▶ What the exercise asks: Format the text lines from all the entries below as a JSON list of strings, one string per line, with blank lines left out. Do not include the pictures in the answer.

▶ Dataset:
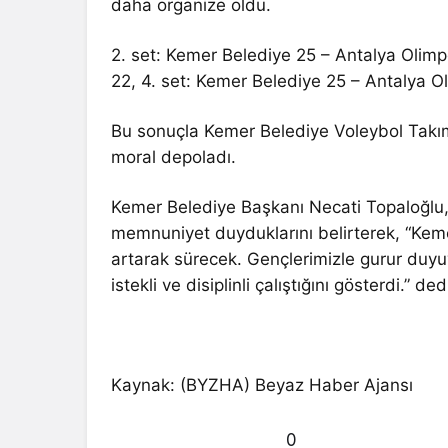
daha organize oldu.
2. set: Kemer Belediye 25 – Antalya Olimp
22, 4. set: Kemer Belediye 25 – Antalya O
Bu sonuçla Kemer Belediye Voleybol Takımı
moral depoladı.
Kemer Belediye Başkanı Necati Topaloğlu,
memnuniyet duyduklarını belirterek, “Kem
artarak sürecek. Gençlerimizle gurur duy
istekli ve disiplinli çalıştığını gösterdi.” ded
Kaynak: (BYZHA) Beyaz Haber Ajansı
0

▶ Written answer:
[
  "daha organize oldu.",
  "2. set: Kemer Belediye 25 – Antalya Olimp",
  "22, 4. set: Kemer Belediye 25 – Antalya O",
  "Bu sonuçla Kemer Belediye Voleybol Takımı",
  "moral depoladı.",
  "Kemer Belediye Başkanı Necati Topaloğlu,",
  "memnuniyet duyduklarını belirterek, “Kem",
  "artarak sürecek. Gençlerimizle gurur duy",
  "istekli ve disiplinli çalıştığını gösterdi.” ded",
  "Kaynak: (BYZHA) Beyaz Haber Ajansı",
  "0"
]